Reproduce the material word for word, from the line containing "Page size: 1654x931." through the line containing "title Elemento HTML br [82, 49, 1347, 237]", including both of those lines.

_AVAILABLE DATA_

## Start

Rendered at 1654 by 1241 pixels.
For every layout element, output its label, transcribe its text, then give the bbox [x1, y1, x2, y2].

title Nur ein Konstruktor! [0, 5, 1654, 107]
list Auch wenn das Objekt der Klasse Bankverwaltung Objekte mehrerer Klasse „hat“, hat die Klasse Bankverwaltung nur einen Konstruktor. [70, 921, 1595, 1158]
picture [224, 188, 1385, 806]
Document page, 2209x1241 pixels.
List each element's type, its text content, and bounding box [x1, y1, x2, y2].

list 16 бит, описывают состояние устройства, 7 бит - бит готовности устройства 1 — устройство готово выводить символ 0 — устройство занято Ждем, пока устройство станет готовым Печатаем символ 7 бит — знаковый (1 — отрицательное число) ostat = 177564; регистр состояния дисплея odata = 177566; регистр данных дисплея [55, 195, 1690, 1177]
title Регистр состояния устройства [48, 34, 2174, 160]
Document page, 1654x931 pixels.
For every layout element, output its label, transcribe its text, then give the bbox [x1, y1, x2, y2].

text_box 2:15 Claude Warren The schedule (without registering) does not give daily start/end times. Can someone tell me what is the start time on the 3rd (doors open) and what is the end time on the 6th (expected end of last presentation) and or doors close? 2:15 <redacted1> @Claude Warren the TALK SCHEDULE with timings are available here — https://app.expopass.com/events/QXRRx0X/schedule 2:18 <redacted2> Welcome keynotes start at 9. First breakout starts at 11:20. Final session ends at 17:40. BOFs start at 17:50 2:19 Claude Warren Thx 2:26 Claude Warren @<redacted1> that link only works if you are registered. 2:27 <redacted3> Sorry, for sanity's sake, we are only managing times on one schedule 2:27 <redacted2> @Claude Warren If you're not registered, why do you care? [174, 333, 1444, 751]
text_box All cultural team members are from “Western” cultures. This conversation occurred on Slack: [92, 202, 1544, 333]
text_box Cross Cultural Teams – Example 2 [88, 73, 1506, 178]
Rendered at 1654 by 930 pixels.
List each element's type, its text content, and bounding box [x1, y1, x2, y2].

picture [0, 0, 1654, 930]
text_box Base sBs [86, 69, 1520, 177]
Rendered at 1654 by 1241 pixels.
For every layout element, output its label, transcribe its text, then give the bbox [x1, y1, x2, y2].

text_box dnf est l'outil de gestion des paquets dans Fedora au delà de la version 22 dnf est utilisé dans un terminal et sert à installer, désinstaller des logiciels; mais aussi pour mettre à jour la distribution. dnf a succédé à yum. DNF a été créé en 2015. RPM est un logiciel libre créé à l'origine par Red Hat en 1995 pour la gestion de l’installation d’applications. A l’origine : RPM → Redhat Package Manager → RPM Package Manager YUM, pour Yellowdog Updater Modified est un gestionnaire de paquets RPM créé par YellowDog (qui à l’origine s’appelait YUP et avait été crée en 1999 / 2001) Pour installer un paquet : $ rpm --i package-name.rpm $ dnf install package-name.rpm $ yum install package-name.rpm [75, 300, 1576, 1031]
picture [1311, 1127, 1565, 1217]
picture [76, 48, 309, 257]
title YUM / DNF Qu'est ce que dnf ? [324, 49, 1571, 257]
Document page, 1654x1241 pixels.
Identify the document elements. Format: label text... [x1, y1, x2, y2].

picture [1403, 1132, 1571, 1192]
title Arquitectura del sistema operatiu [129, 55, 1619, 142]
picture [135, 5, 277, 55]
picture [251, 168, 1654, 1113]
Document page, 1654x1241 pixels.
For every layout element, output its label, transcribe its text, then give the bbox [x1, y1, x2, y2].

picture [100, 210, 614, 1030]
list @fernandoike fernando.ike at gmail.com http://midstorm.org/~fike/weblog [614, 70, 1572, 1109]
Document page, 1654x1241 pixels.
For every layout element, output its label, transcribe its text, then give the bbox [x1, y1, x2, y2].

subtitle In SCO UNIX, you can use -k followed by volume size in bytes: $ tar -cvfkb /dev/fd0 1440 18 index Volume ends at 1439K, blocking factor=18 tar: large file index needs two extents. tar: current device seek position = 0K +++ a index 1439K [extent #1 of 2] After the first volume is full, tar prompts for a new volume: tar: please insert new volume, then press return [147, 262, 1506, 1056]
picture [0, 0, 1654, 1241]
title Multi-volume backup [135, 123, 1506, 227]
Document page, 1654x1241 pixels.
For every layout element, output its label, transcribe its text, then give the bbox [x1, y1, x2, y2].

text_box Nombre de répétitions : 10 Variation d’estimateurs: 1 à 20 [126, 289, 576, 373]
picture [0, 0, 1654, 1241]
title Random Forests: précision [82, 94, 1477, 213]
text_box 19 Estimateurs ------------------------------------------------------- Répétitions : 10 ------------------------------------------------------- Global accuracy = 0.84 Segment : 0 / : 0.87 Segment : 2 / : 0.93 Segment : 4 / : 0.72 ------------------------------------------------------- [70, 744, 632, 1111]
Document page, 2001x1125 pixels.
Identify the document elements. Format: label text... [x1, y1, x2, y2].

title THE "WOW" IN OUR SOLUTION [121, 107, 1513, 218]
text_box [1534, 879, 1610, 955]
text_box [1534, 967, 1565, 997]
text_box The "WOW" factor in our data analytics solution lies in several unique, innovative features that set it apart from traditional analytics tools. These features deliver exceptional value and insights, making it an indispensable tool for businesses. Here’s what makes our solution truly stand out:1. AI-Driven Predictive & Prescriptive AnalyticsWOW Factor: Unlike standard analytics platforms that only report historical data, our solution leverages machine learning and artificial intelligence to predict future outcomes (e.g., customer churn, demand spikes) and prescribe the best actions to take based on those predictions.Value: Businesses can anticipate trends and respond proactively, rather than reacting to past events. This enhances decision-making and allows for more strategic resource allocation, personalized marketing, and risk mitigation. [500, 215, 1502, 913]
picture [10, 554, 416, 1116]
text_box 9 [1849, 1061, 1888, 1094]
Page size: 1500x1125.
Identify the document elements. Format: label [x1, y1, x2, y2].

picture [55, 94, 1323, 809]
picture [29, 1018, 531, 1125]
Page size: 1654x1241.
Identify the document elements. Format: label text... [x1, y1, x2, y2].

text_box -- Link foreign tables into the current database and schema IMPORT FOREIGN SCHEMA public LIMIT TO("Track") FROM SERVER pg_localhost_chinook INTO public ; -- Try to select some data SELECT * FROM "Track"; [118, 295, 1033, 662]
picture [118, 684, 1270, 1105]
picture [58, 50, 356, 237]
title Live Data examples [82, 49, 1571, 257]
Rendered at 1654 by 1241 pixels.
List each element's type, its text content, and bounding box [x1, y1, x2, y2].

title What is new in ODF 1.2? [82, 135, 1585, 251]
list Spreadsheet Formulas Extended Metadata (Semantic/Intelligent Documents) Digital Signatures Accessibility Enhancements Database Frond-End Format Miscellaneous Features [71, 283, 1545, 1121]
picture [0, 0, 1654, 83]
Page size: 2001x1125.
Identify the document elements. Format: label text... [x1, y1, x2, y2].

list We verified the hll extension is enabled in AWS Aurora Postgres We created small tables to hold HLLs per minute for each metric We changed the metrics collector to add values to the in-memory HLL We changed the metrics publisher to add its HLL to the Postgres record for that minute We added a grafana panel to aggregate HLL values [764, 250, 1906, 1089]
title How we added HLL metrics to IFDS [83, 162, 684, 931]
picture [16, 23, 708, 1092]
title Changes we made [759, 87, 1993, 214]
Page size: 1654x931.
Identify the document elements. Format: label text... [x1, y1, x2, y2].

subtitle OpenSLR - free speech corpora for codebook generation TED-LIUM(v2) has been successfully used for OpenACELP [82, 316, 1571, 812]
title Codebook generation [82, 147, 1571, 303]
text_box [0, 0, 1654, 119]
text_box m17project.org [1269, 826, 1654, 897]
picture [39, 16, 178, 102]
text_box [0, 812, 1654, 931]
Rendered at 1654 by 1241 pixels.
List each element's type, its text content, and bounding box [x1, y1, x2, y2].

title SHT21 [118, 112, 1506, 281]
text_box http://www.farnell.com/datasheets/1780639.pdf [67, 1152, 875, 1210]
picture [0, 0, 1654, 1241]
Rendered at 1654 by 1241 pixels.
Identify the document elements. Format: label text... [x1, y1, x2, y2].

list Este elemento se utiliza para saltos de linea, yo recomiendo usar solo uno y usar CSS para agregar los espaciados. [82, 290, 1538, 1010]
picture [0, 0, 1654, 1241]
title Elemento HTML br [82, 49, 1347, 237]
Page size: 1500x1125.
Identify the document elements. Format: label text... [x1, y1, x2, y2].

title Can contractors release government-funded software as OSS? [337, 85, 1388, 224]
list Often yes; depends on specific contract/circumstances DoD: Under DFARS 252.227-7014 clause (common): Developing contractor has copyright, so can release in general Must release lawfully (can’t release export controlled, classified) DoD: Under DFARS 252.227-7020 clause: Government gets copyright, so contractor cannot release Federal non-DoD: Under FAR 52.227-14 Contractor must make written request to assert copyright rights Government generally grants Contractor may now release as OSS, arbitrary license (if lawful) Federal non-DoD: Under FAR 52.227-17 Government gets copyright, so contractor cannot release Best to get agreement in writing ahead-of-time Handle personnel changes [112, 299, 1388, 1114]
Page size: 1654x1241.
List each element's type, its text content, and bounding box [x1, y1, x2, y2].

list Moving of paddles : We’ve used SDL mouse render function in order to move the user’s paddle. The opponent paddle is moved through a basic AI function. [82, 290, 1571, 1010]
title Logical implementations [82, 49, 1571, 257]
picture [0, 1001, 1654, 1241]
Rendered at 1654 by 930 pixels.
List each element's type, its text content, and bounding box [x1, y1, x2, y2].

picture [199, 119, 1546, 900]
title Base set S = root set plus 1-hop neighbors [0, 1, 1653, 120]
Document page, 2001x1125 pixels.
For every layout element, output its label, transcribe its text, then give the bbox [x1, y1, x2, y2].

## End

_TASK ANSWER_
Page size: 1654x931.
Identify the document elements. Format: label text... [x1, y1, x2, y2].

subtitle OpenSLR - free speech corpora for codebook generation TED-LIUM(v2) has been successfully used for OpenACELP [82, 316, 1571, 812]
title Codebook generation [82, 147, 1571, 303]
text_box [0, 0, 1654, 119]
text_box m17project.org [1269, 826, 1654, 897]
picture [39, 16, 178, 102]
text_box [0, 812, 1654, 931]
Rendered at 1654 by 1241 pixels.
List each element's type, its text content, and bounding box [x1, y1, x2, y2].

title SHT21 [118, 112, 1506, 281]
text_box http://www.farnell.com/datasheets/1780639.pdf [67, 1152, 875, 1210]
picture [0, 0, 1654, 1241]
Rendered at 1654 by 1241 pixels.
Identify the document elements. Format: label text... [x1, y1, x2, y2].

list Este elemento se utiliza para saltos de linea, yo recomiendo usar solo uno y usar CSS para agregar los espaciados. [82, 290, 1538, 1010]
picture [0, 0, 1654, 1241]
title Elemento HTML br [82, 49, 1347, 237]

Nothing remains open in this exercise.